Homes, shops, and government buildings were constructed around the plaza, mostly adobes with traditional flat roofs, long portales (porches), and bancos (benches) in the shade created by the portales, giving weary walkers a place to sit and rest.
On the north side, the people constructed the San Felipe de Neri church, in continuous use since it was built in 1793. Today, it is one of the oldest in the city and the only one remaining from Spanish Colonial times.
Part of Mexico, Then the United States, and Even the Confederacy
Albuquerque, as part of the Province of Nuevo México, passed to Mexico in 1821 following the Mexican War of Independence, but that was relatively short-lived. Just 25 years later in September 1846, Stephen W. Kearny marched into Albuquerque, raised the American flag, and administered an oath of allegiance to residents. People apparently appreciated Kearny’s presence — or, at least, the influx of goods that followed.

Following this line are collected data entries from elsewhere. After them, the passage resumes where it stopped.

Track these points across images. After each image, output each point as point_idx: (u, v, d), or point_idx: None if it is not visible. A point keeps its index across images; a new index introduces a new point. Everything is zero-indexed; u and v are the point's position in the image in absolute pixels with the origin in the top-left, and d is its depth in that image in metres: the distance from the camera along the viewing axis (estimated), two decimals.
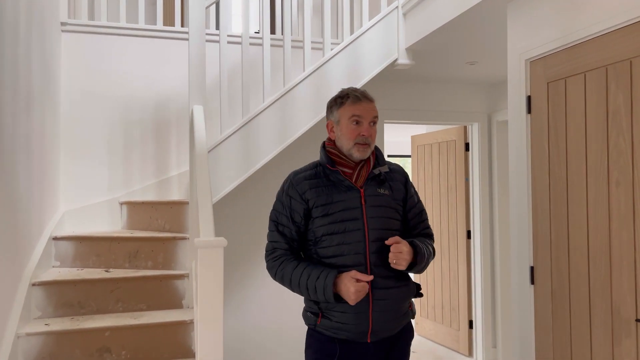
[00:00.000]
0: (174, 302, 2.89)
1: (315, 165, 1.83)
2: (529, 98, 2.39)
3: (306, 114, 3.14)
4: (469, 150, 4.64)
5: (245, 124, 3.05)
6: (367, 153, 1.77)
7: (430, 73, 4.12)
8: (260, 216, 3.90)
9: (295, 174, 1.83)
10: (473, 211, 4.58)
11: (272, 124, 3.10)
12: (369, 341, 1.72)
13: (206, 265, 1.98)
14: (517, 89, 2.46)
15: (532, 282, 2.36)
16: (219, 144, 3.01)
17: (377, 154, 1.84)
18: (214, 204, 3.02)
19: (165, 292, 2.89)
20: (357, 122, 1.75)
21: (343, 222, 1.72)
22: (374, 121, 1.78)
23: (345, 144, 1.77)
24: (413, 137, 5.33)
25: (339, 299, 1.68)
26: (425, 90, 4.42)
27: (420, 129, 5.67)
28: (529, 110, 2.39)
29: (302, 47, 3.28)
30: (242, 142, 3.04)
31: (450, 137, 4.81)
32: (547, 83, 2.27)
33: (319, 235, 1.75)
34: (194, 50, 2.94)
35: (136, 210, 3.45)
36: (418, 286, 1.84)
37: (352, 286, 1.63)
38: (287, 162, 3.90)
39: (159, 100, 3.68)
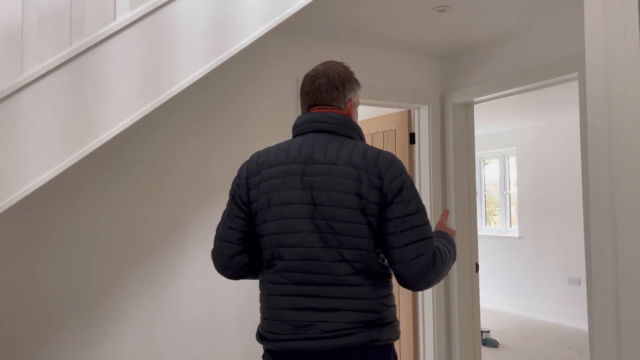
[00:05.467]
0: None
1: None
2: None
3: (199, 49, 1.75)
4: (414, 143, 3.52)
5: (78, 55, 1.58)
6: None
7: (363, 27, 2.92)
8: (96, 236, 2.39)
9: None
10: None
11: (133, 62, 1.66)
12: None
13: None
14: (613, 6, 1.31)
15: None
16: (21, 90, 1.50)
17: None
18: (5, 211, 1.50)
19: None
20: None
21: None
22: None
23: None
24: None
25: None
26: (350, 57, 3.21)
27: None
28: None
29: None
30: (71, 91, 1.56)
31: (389, 125, 3.66)
32: None
33: None
34: None
35: None
36: None
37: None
38: (160, 134, 2.49)
39: None
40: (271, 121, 2.88)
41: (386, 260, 1.45)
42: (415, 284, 1.38)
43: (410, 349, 3.43)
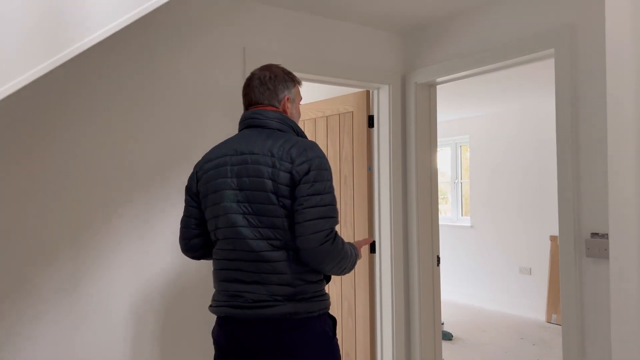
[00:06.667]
0: None
1: None
2: None
3: None
4: (373, 127, 3.24)
5: None
6: None
7: None
8: None
9: None
10: (379, 213, 3.18)
11: (18, 9, 1.26)
12: None
13: None
14: None
15: None
16: None
17: None
18: None
19: None
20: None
21: None
22: None
23: (297, 122, 1.78)
24: None
25: None
26: (303, 27, 2.87)
27: None
28: None
29: None
30: None
31: (345, 107, 3.35)
32: None
33: None
34: None
35: None
36: None
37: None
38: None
39: None
40: (213, 97, 2.50)
41: None
42: (312, 257, 1.55)
43: (367, 344, 3.18)
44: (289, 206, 1.56)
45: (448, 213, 7.27)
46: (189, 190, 1.76)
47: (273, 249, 1.57)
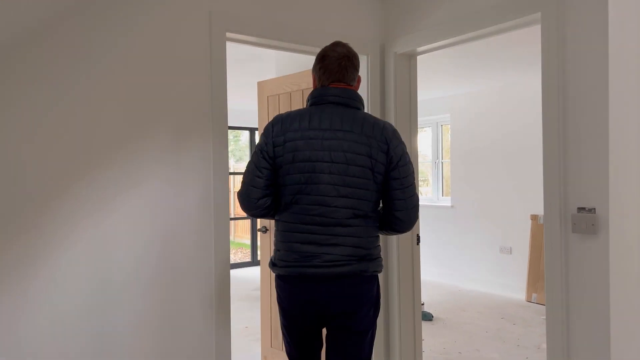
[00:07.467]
0: None
1: None
2: None
3: None
4: None
5: None
6: None
7: None
8: None
9: None
10: None
11: None
12: None
13: None
14: None
15: None
16: None
17: None
18: None
19: None
20: None
21: None
22: None
23: None
24: (261, 84, 3.58)
25: None
26: None
27: (269, 71, 3.95)
28: None
29: None
30: None
31: None
32: None
33: None
34: None
35: None
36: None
37: None
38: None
39: None
40: (177, 66, 2.31)
41: (382, 209, 1.91)
42: (407, 226, 1.88)
43: None
44: (380, 181, 1.81)
45: (428, 194, 7.18)
46: (264, 153, 1.83)
47: (354, 217, 1.78)
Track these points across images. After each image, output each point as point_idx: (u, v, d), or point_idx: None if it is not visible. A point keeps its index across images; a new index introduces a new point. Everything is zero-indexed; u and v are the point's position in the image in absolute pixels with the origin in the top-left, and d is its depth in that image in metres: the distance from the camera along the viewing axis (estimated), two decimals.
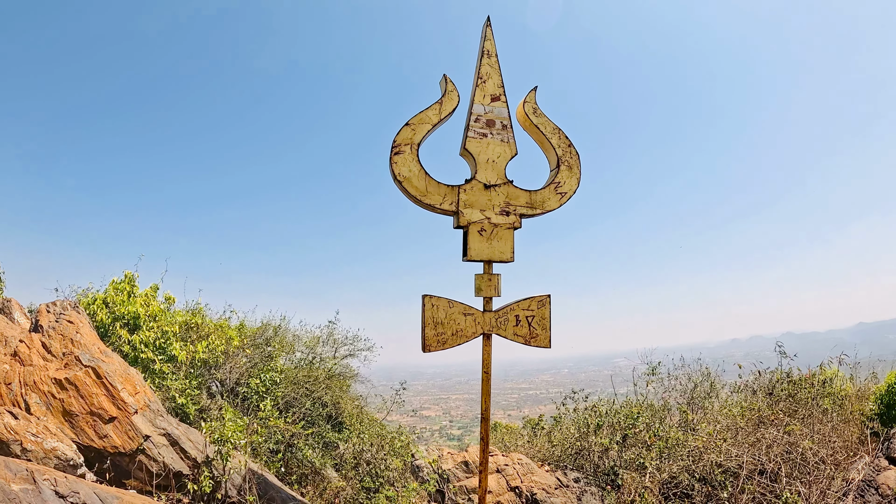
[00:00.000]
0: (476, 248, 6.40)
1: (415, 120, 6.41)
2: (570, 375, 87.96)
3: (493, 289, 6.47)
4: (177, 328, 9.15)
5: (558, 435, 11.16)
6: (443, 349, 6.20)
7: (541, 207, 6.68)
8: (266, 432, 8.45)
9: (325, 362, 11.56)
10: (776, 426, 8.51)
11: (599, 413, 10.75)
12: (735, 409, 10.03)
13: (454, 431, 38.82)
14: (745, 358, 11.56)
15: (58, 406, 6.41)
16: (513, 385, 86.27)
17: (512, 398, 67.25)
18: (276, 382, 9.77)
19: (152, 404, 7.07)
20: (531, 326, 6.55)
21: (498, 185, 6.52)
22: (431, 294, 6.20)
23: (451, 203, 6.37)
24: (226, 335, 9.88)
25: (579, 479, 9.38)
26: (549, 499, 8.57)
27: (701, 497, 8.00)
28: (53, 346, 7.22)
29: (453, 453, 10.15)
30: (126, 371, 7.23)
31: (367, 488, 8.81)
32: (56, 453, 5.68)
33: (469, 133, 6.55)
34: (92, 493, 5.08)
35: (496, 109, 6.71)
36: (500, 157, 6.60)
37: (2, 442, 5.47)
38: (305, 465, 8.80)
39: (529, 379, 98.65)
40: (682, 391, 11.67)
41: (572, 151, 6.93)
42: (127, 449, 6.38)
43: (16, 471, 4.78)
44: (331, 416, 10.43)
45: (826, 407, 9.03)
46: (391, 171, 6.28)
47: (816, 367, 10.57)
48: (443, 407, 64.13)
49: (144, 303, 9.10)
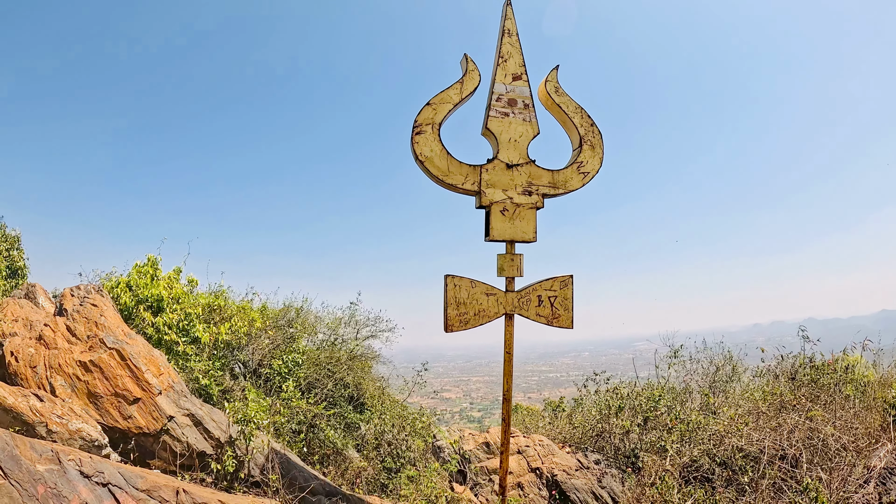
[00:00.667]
0: (498, 228, 6.36)
1: (436, 99, 6.36)
2: (590, 359, 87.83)
3: (516, 269, 6.43)
4: (200, 310, 9.21)
5: (579, 417, 11.15)
6: (465, 329, 6.19)
7: (563, 187, 6.62)
8: (288, 413, 8.51)
9: (346, 343, 11.59)
10: (798, 411, 8.42)
11: (621, 395, 10.72)
12: (757, 393, 9.94)
13: (474, 413, 38.95)
14: (766, 343, 11.45)
15: (83, 388, 6.48)
16: (533, 367, 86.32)
17: (532, 381, 67.33)
18: (298, 364, 9.82)
19: (176, 385, 7.13)
20: (553, 307, 6.51)
21: (520, 165, 6.46)
22: (454, 274, 6.19)
23: (473, 183, 6.33)
24: (248, 317, 9.93)
25: (600, 461, 9.37)
26: (569, 480, 8.57)
27: (721, 481, 7.95)
28: (78, 329, 7.30)
29: (474, 434, 10.18)
30: (150, 353, 7.30)
31: (389, 469, 8.86)
32: (81, 434, 5.75)
33: (491, 112, 6.50)
34: (116, 473, 5.14)
35: (518, 88, 6.64)
36: (523, 137, 6.54)
37: (27, 424, 5.55)
38: (327, 446, 8.85)
39: (549, 362, 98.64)
40: (704, 374, 11.60)
41: (595, 131, 6.85)
42: (151, 429, 6.45)
43: (41, 451, 4.84)
44: (352, 398, 10.48)
45: (848, 393, 8.92)
46: (412, 150, 6.25)
47: (840, 352, 10.43)
48: (463, 389, 64.36)
49: (168, 285, 9.16)
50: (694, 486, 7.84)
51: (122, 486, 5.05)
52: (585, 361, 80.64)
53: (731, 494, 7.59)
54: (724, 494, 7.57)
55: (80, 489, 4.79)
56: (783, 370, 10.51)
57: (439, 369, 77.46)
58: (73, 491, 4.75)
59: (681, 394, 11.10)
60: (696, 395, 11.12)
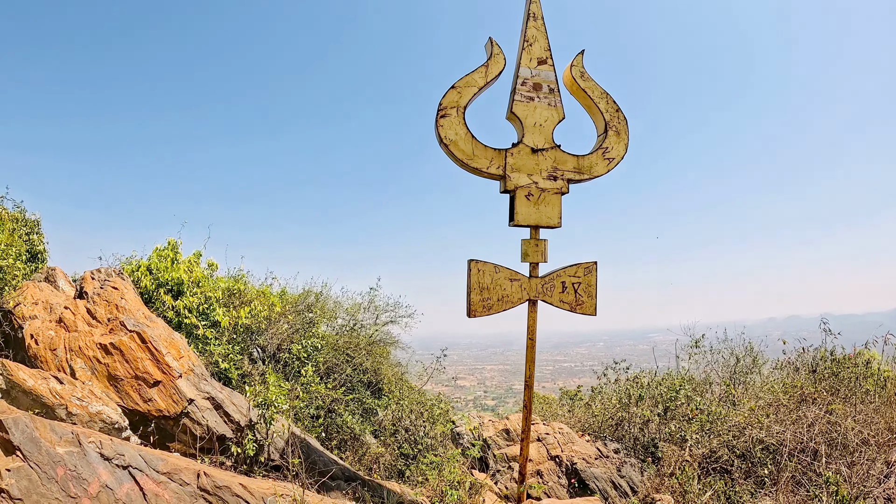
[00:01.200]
0: (523, 212, 6.30)
1: (461, 83, 6.30)
2: (605, 349, 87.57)
3: (540, 254, 6.38)
4: (220, 294, 9.23)
5: (599, 405, 11.10)
6: (488, 315, 6.14)
7: (588, 173, 6.55)
8: (307, 398, 8.52)
9: (365, 329, 11.59)
10: (818, 405, 8.33)
11: (641, 384, 10.65)
12: (777, 385, 9.84)
13: (488, 402, 38.99)
14: (782, 337, 11.34)
15: (103, 371, 6.50)
16: (548, 357, 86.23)
17: (547, 370, 67.25)
18: (317, 348, 9.83)
19: (196, 368, 7.14)
20: (577, 293, 6.46)
21: (545, 150, 6.39)
22: (478, 259, 6.13)
23: (497, 167, 6.27)
24: (268, 301, 9.95)
25: (619, 450, 9.31)
26: (588, 468, 8.52)
27: (740, 473, 7.89)
28: (98, 311, 7.32)
29: (494, 421, 10.16)
30: (170, 336, 7.31)
31: (406, 455, 8.86)
32: (101, 417, 5.76)
33: (516, 96, 6.43)
34: (137, 455, 5.14)
35: (543, 73, 6.56)
36: (548, 121, 6.47)
37: (47, 406, 5.56)
38: (345, 431, 8.86)
39: (564, 351, 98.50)
40: (725, 365, 11.51)
41: (620, 116, 6.77)
42: (171, 412, 6.47)
43: (61, 434, 4.85)
44: (371, 383, 10.49)
45: (868, 388, 8.82)
46: (437, 134, 6.19)
47: (861, 345, 10.32)
48: (478, 377, 64.45)
49: (188, 269, 9.18)
50: (713, 477, 7.78)
51: (142, 469, 5.06)
52: (600, 352, 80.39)
53: (750, 486, 7.53)
54: (744, 486, 7.51)
55: (100, 471, 4.80)
56: (804, 363, 10.41)
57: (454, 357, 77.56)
58: (93, 473, 4.75)
59: (701, 384, 11.02)
60: (715, 386, 11.04)
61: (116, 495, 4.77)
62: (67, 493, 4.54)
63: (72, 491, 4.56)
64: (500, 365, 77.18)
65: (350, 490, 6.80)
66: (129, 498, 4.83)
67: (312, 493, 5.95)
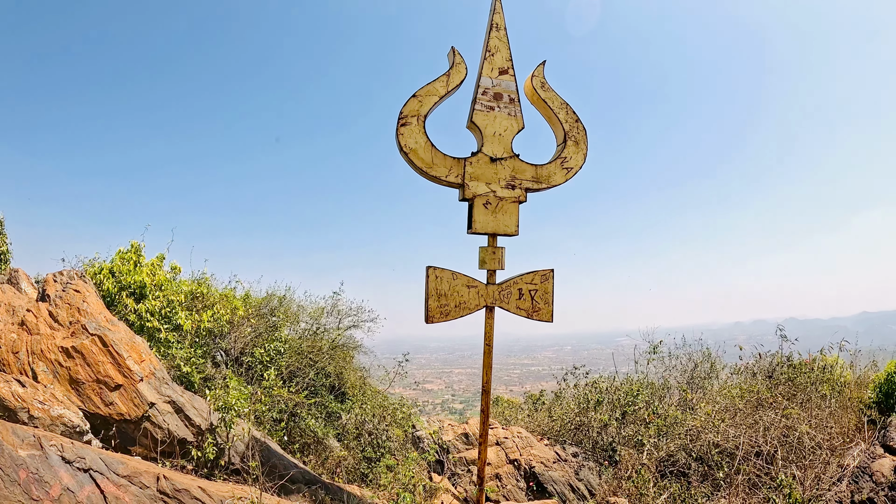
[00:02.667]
0: (481, 220, 6.42)
1: (422, 92, 6.40)
2: (572, 353, 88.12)
3: (497, 262, 6.50)
4: (182, 297, 9.20)
5: (558, 410, 11.26)
6: (446, 321, 6.25)
7: (546, 182, 6.69)
8: (270, 401, 8.54)
9: (329, 333, 11.61)
10: (774, 409, 8.56)
11: (600, 389, 10.84)
12: (734, 390, 10.09)
13: (456, 405, 39.03)
14: (747, 341, 11.62)
15: (64, 374, 6.47)
16: (515, 361, 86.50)
17: (514, 374, 67.48)
18: (280, 352, 9.84)
19: (157, 372, 7.13)
20: (534, 300, 6.59)
21: (504, 159, 6.52)
22: (435, 266, 6.24)
23: (456, 175, 6.39)
24: (231, 305, 9.93)
25: (578, 454, 9.47)
26: (547, 472, 8.67)
27: (697, 476, 8.08)
28: (60, 314, 7.27)
29: (454, 425, 10.26)
30: (132, 339, 7.29)
31: (369, 458, 8.91)
32: (63, 420, 5.75)
33: (476, 106, 6.55)
34: (98, 459, 5.16)
35: (504, 83, 6.69)
36: (507, 131, 6.60)
37: (9, 409, 5.54)
38: (308, 435, 8.89)
39: (532, 355, 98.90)
40: (683, 371, 11.76)
41: (579, 127, 6.92)
42: (132, 416, 6.46)
43: (23, 437, 4.86)
44: (334, 387, 10.51)
45: (825, 393, 9.08)
46: (397, 142, 6.29)
47: (818, 352, 10.61)
48: (445, 381, 64.42)
49: (151, 272, 9.13)
50: (670, 480, 7.96)
51: (103, 472, 5.08)
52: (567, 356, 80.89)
53: (706, 489, 7.72)
54: (700, 489, 7.69)
55: (62, 475, 4.81)
56: (761, 368, 10.68)
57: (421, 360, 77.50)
58: (55, 476, 4.77)
59: (659, 389, 11.25)
60: (674, 390, 11.27)
61: (77, 498, 4.79)
62: (30, 495, 4.55)
63: (34, 494, 4.57)
64: (468, 368, 77.26)
65: (310, 493, 6.85)
66: (90, 501, 4.85)
67: (271, 496, 6.00)
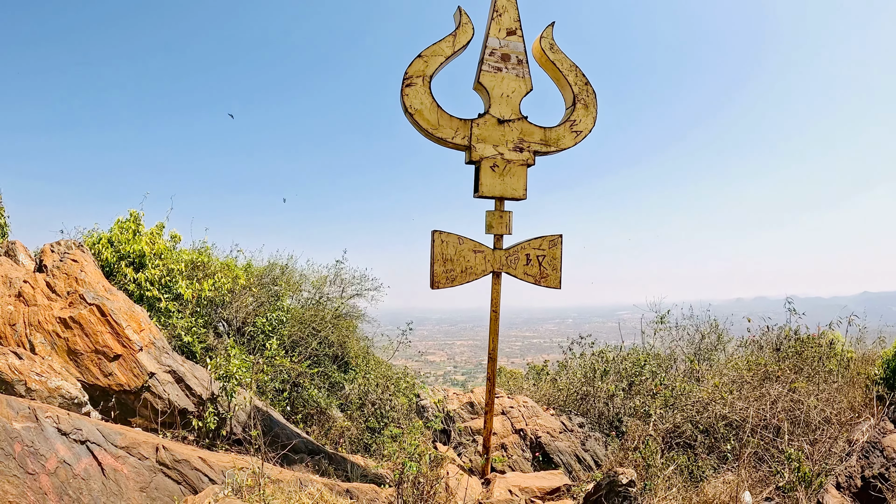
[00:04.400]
0: (488, 184, 6.27)
1: (427, 52, 6.22)
2: (574, 326, 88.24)
3: (505, 226, 6.37)
4: (183, 266, 9.06)
5: (564, 379, 11.18)
6: (451, 286, 6.13)
7: (555, 145, 6.52)
8: (272, 371, 8.45)
9: (331, 302, 11.50)
10: (781, 382, 8.46)
11: (606, 359, 10.74)
12: (741, 362, 9.98)
13: (458, 377, 39.16)
14: (748, 317, 11.50)
15: (62, 345, 6.37)
16: (517, 333, 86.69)
17: (515, 346, 67.63)
18: (282, 322, 9.73)
19: (157, 342, 7.02)
20: (541, 266, 6.46)
21: (512, 121, 6.35)
22: (441, 230, 6.09)
23: (463, 137, 6.23)
24: (232, 274, 9.81)
25: (584, 425, 9.40)
26: (553, 442, 8.59)
27: (703, 448, 8.00)
28: (58, 285, 7.14)
29: (459, 394, 10.18)
30: (131, 309, 7.17)
31: (372, 429, 8.84)
32: (60, 392, 5.65)
33: (483, 67, 6.38)
34: (95, 430, 5.06)
35: (512, 44, 6.50)
36: (515, 93, 6.43)
37: (6, 382, 5.45)
38: (311, 405, 8.82)
39: (534, 328, 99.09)
40: (690, 342, 11.65)
41: (589, 90, 6.74)
42: (132, 386, 6.36)
43: (18, 409, 4.75)
44: (337, 357, 10.43)
45: (831, 368, 8.98)
46: (402, 103, 6.14)
47: (826, 326, 10.50)
48: (448, 352, 64.63)
49: (150, 241, 8.99)
50: (676, 451, 7.88)
51: (100, 444, 4.98)
52: (569, 328, 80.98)
53: (712, 461, 7.64)
54: (707, 461, 7.61)
55: (58, 447, 4.72)
56: (768, 341, 10.56)
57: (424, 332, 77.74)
58: (51, 449, 4.67)
59: (666, 360, 11.16)
60: (680, 362, 11.18)
61: (74, 471, 4.70)
62: (25, 469, 4.45)
63: (29, 467, 4.48)
64: (470, 340, 77.51)
65: (313, 463, 6.77)
66: (87, 473, 4.76)
67: (274, 466, 5.91)
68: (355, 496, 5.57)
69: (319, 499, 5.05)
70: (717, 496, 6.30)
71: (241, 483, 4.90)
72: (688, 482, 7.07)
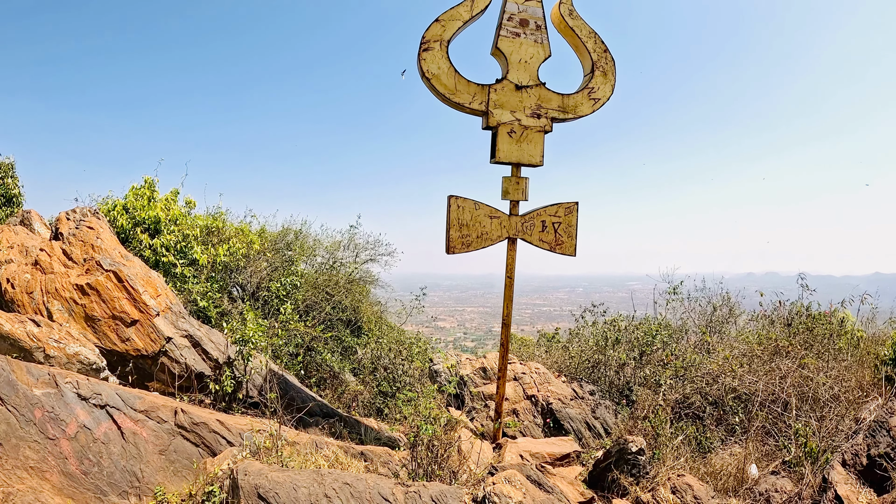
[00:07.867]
0: (505, 149, 6.25)
1: (445, 16, 6.15)
2: (584, 294, 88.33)
3: (521, 192, 6.36)
4: (198, 232, 9.10)
5: (576, 347, 11.23)
6: (467, 251, 6.15)
7: (573, 112, 6.48)
8: (286, 335, 8.51)
9: (345, 267, 11.55)
10: (791, 358, 8.45)
11: (618, 328, 10.77)
12: (752, 336, 9.98)
13: (468, 343, 39.41)
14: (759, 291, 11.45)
15: (80, 312, 6.43)
16: (527, 301, 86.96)
17: (526, 313, 67.90)
18: (296, 286, 9.79)
19: (174, 306, 7.08)
20: (557, 233, 6.46)
21: (530, 87, 6.31)
22: (458, 195, 6.09)
23: (480, 102, 6.19)
24: (247, 239, 9.84)
25: (594, 392, 9.46)
26: (564, 409, 8.66)
27: (712, 420, 8.05)
28: (74, 252, 7.19)
29: (471, 359, 10.25)
30: (147, 274, 7.22)
31: (385, 393, 8.93)
32: (79, 358, 5.72)
33: (501, 32, 6.31)
34: (114, 394, 5.13)
35: (530, 9, 6.42)
36: (533, 58, 6.37)
37: (25, 350, 5.51)
38: (324, 369, 8.90)
39: (544, 295, 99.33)
40: (702, 314, 11.65)
41: (608, 57, 6.66)
42: (149, 351, 6.43)
43: (37, 375, 4.81)
44: (350, 321, 10.50)
45: (841, 346, 8.96)
46: (419, 67, 6.10)
47: (838, 304, 10.45)
48: (458, 319, 65.01)
49: (165, 207, 9.02)
50: (685, 422, 7.93)
51: (119, 408, 5.05)
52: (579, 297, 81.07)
53: (720, 433, 7.69)
54: (715, 433, 7.66)
55: (78, 412, 4.79)
56: (779, 316, 10.54)
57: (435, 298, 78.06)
58: (71, 414, 4.74)
59: (677, 331, 11.17)
60: (691, 333, 11.19)
61: (94, 435, 4.78)
62: (46, 434, 4.53)
63: (50, 432, 4.56)
64: (480, 307, 77.82)
65: (328, 426, 6.86)
66: (107, 437, 4.84)
67: (290, 428, 6.00)
68: (369, 458, 5.65)
69: (335, 460, 5.13)
70: (724, 468, 6.36)
71: (259, 445, 4.98)
72: (695, 453, 7.13)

Fourteen years later, America was shattered by the Civil War. The Confederacy attempted to take control of the Southwest — Texas, New Mexico Territory, and California — giving them access to California gold fields and, perhaps more importantly, to seaports not blockaded by Yankee ships.
Confederate General Henry Hopkins Sibley captured Albuquerque in March 1862, even though the Union army burnt its supplies before abandoning its depot. Then Sibley marched north to take Fort Union. The Union army met him at the southern end of Glorieta Pass and defeated him, forcing him to retreat to Texas.
The Railroad Arrives
The railroad is a big part of Albuquerque’s history. By the end of the Civil War, America had its first transcontinental railroad. The second, traversing the southern tier states, was completed in the 1880s, and the Atchison, Topeka, and Santa Fe Railway established a depot about two miles east of the plaza.
This became “New Albuquerque,” and rivaled “Old Town,” the first part of the city. Albuquerque was incorporated in 1891, and Old Town declined as businesses and institutions moved to the new downtown area. By the 1930s few businesses still operated around Old Town Plaza.
Perhaps Old Town would have blown away in the next dust storm, but its fortunes began to improve by the 1940s as burqueños came to appreciate Old Town’s historic value.
While Albuquerque continued — and continues — to grow as a major metropolitan center in the Southwest, Old Town became a popular tourist destination. Many of the classic adobe homes were converted into restaurants, art galleries, and shops.
As you explore this historic treasure, note the buildings wearing plaques of the National Register of Historic Places. There are four, besides San Felipe de Neri: the Salvador Armijo house built around 1840, Our Lady of the Angels school (1878), Antonio Vigil house (1879), and Charles A. Bolter house (1912).
Albuquerque joined the burgeoning Age of Autos with the building of U.S. Route 66, a trend that only continued with the completion of two major Interstate highways following historic Route 66 and El Camino Real. The city became part of the nation’s aviation network with its international Sunport.
Enjoying Old Town Albuquerque Today
Albuquerque history is celebrated all year long. Albuquerque throws itself a birthday celebration in Old Town on April 23 with food, music, and more. Every weekend from May through August people can take part in Summertime in Old Town. Old Town hosts visitors during the Albuquerque International Balloon Fiesta in early October.
And you can sip hot chocolate on the plaza during the Old Town Holiday Stroll from 5 to 9 p.m. in early December. At all these events, you’ll find music and dance performances, shops are open late, and you can take your pick of restaurants for a traditional New Mexican dinner.
Albuquerque today may be missing one “R,” but it has gained quite a lot more!